En la otra esquina está la ruta divida en dos, como peinada con raya al medio por las nuevas paradas de colectivo, que a veces, está decorada con flores silvestres, otras con yuyos desmechados y secos y las menos con esa costra helada de los peores días del invierno. Por el lugar pasan cuatro líneas de colectivo, uno es de media distancia.

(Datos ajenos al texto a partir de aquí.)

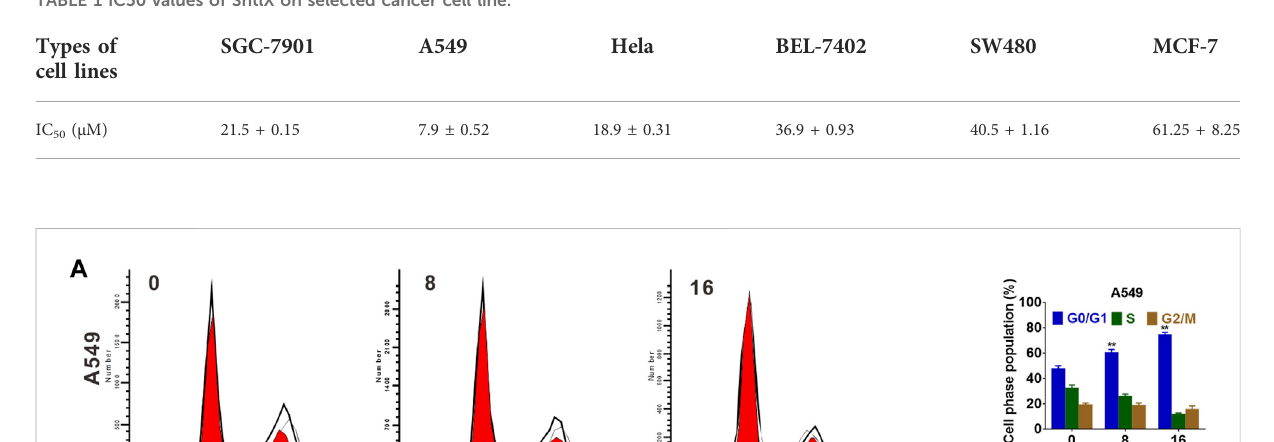
was also active at a dose of 16 μ M in NSCLC cells (Figure 3C). Under the same conditions, Z-VAD-FMK reversed ShtIX (16 μ M)-induced NSCLC cell death, but had no effect on 8 μ M ShtIX (Figures 3D,E). Based on the above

Siempre toca esperar y con la misma gente, no sé sus nombres, pero conozco a la mayoría de ellos desde hace años, el señor mayor que llega fumando, siempre saluda y acota algo del tiempo, la chica flaquita de trajecito y tacos altos, que se sienta y se maquilla, se acomoda el pelo con una hebilla que le sostiene la mayor parte. El joven tatuado con ropa deportiva con su mochila de lado y unos auriculares gigantes. Una madre acompañando a su hijo a la escuela, me muestra tiránicamente el paso del tiempo, porque vi a su hijo crecer, la vi embarazada y vi al mayor de sus hijos de la mano del pequeño, ya sin su madre para acompañarlos y con la que tenía algún tema trivial de conversación, ahora, no sé si por costumbre o respeto, el hijo mayor me saluda con una sonrisa, pero no hay conversación si yo no lo saco. El colectivo de media distancia es el que más tarda en pasar y el que más gente levanta.

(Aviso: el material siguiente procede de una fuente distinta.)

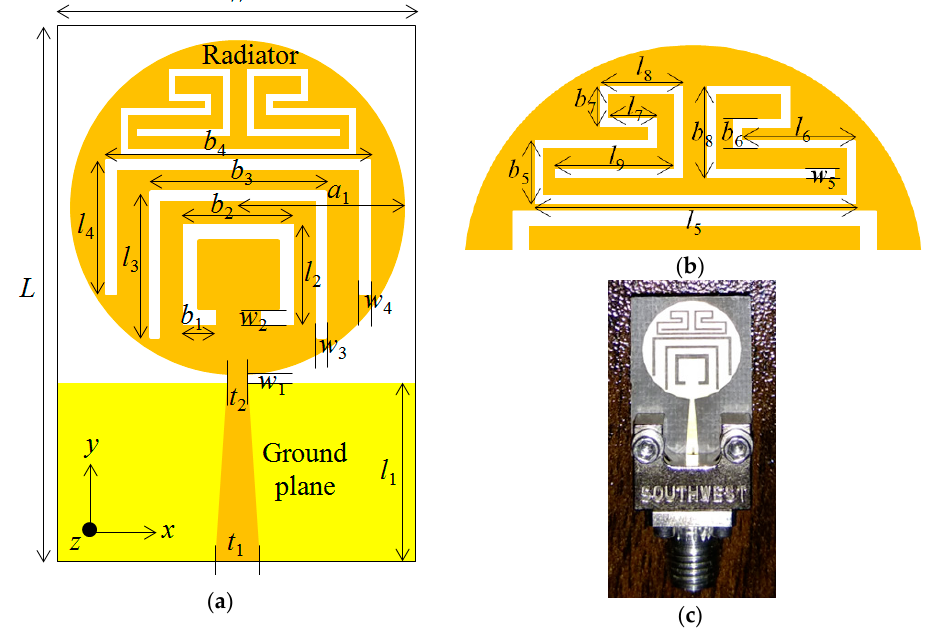
Figure 1. Proposed quad band-notched super-wideband (SWB) antenna: ( a ) schematic, ( b ) enlarged view of the meandered slot, ( c ) fabricated prototype. Table 1. Dimensions of the proposed quad band-notched super-wideband (SWB) antenna.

Antes de las nuevas paradas, éstas estuvieron por años al costado de la ruta, era un refugio de chapa pintado con la marca de Coca Cola, y en la mayoría había un puesto de diario. En la que esperaba yo, estaba el diariero apodado “el petiso” con una voz muy particular para contar las novedades del barrio y saludar a todos por su nombre.
En el recorrido del colectivo, que ya va lleno cuando logro tomarlo, pasa por las paradas del hospital Bocalandro, la rotonda, el barrio de suboficiales, la villa un poco más allá y el Museo de José Hernandez (muchas veces pensé en bajarme o en ir un fin de semana, pero la verdad es que nunca lo visité). Algunas paradas son icónicas, con nombres de algún negocio histórico en la zona, como “La Finita” una gomería que desapareció hace muchos años y aún hoy la siguen llamando así, lo mismo el “Tiro Federal” que quedó abandonado muchísimo tiempo y hace unos años hicieron una plaza saludable y con juegos para niños. En frente el Liceo militar y la gente que lo recorre por completo para hacer su caminata matutina.

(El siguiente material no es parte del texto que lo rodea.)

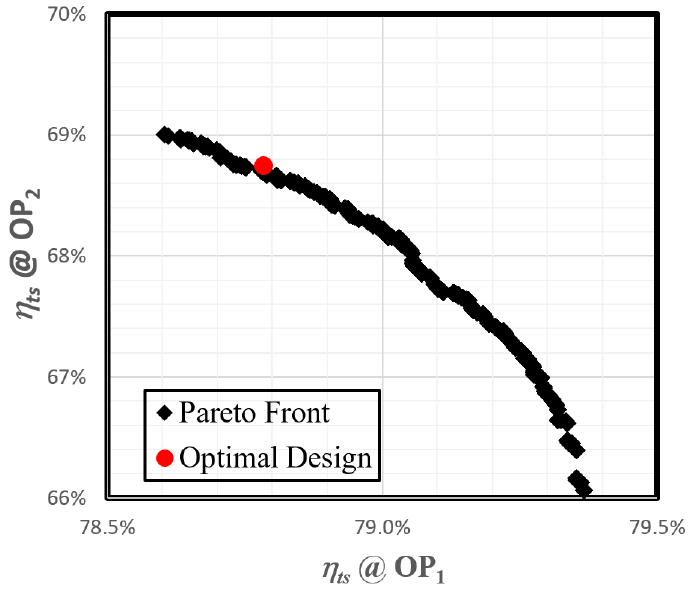
Figure 11. Pareto Front and selected optimal design.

Un poco más allá el hospital Castex, indefectiblemente miro la ventana del cuarto piso donde alguna vez de chica yendo al cine, mamá me dijo ahí es la maternidad, y señalando la tercera ventana de la izquierda agregó, “ahí naciste vos”, pero inmediatamente después busco el tríptico de bochas sobre las columnas que hay a los costados de la entrada donde mi papá desmintiendo la versión materna me dijo, no es cierto, a vos te dejaron entre las luces, mientras me guiñaba el ojo. Mi boca hace una mueca, siempre, cada vez que paso, a la ida y a la vuelta.
Faltan tres paradas más, camino entre el roce de la gente pidiendo permiso hasta la puerta de atrás y toco el timbre para bajar.